データセットからの抜粋:
···

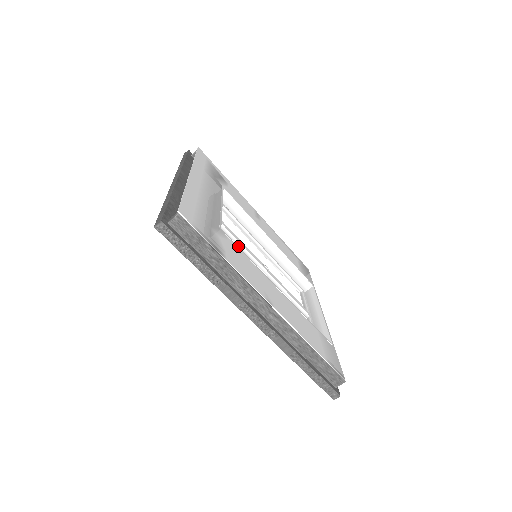
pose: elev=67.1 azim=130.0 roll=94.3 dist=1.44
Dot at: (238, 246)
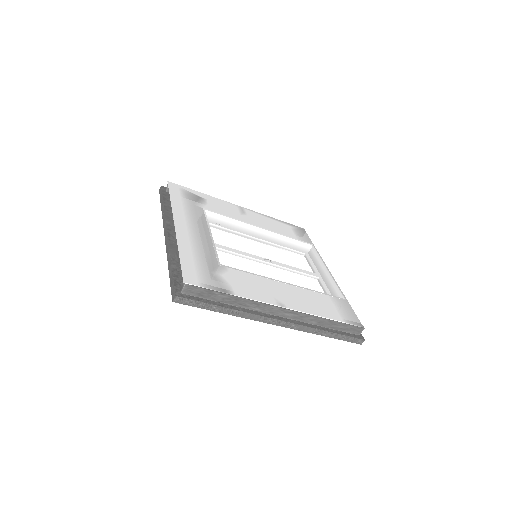
Dot at: (238, 258)
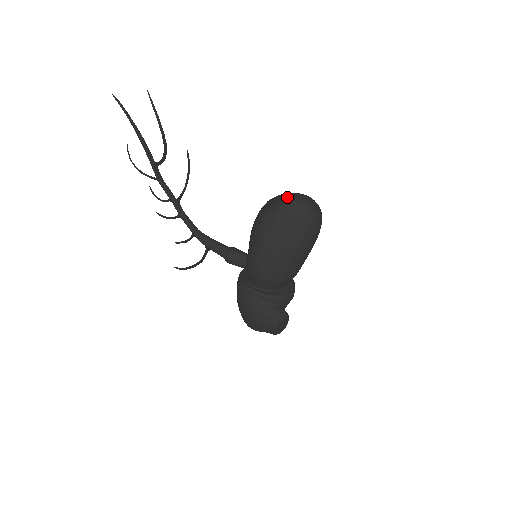
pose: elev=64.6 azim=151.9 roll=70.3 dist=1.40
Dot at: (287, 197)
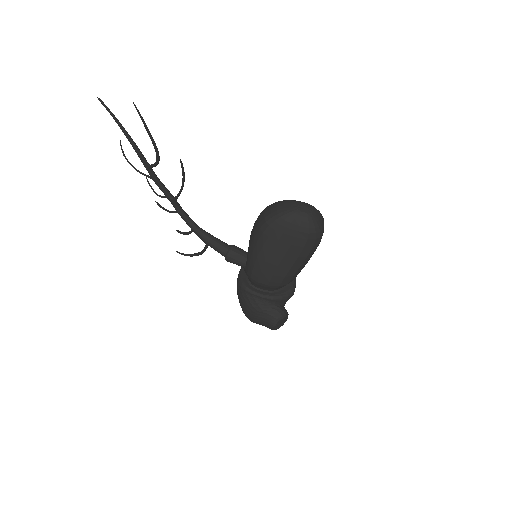
Dot at: (287, 207)
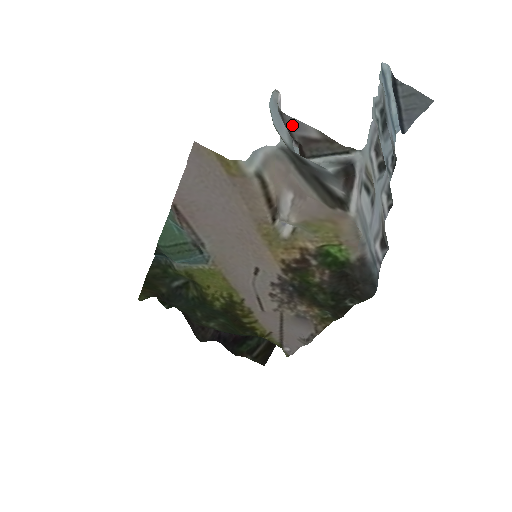
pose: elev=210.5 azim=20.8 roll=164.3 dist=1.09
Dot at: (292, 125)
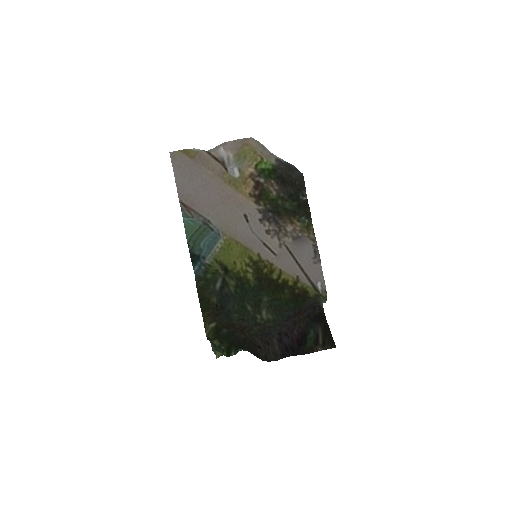
Dot at: occluded
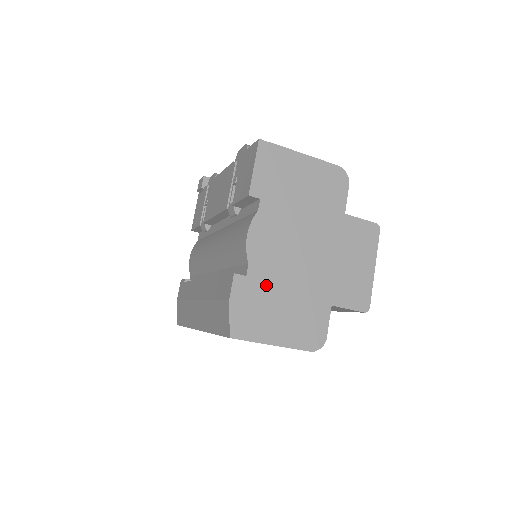
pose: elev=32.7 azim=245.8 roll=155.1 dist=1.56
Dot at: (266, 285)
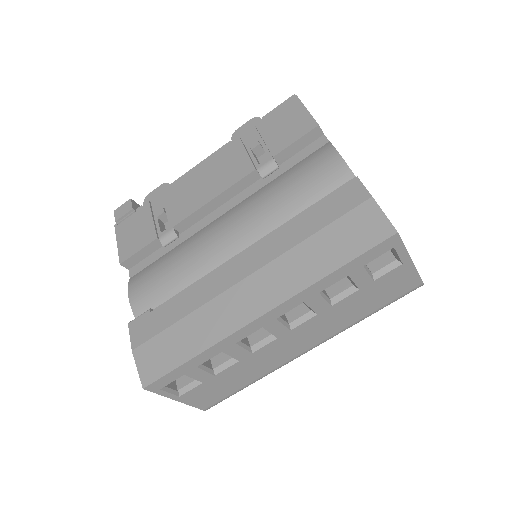
Dot at: occluded
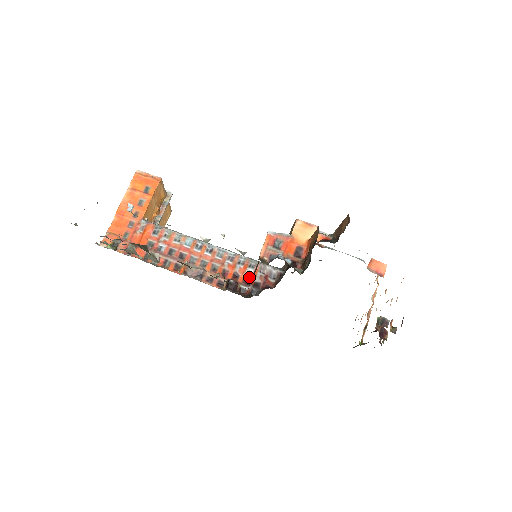
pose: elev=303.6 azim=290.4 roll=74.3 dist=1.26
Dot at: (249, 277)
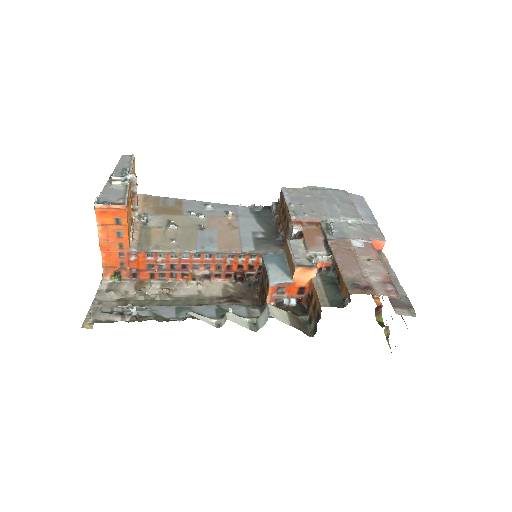
Dot at: (253, 265)
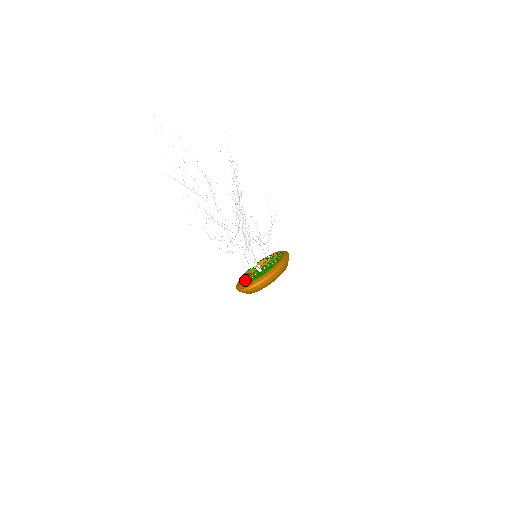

···

作業内容: 上のデータ全体を、空行を除いて1行ずつ番号付きリストとして出力してください。画像は出力に含めないこと。

実行結果:
1. pose: elev=67.1 azim=130.0 roll=94.3 dist=1.44
2. Dot at: (238, 246)
3. Dot at: (238, 258)
4. pose: elev=64.6 azim=151.9 roll=70.3 dist=1.40
5. Dot at: (287, 197)
6. Dot at: (287, 207)
7. pose: elev=210.5 azim=20.8 roll=164.3 dist=1.09
8. Dot at: (292, 125)
9. Dot at: occluded
10. pose: elev=32.7 azim=245.8 roll=155.1 dist=1.56
11. Dot at: (266, 285)
12. Dot at: occluded
13. pose: elev=303.6 azim=290.4 roll=74.3 dist=1.26
14. Dot at: (249, 277)
15. Dot at: (253, 265)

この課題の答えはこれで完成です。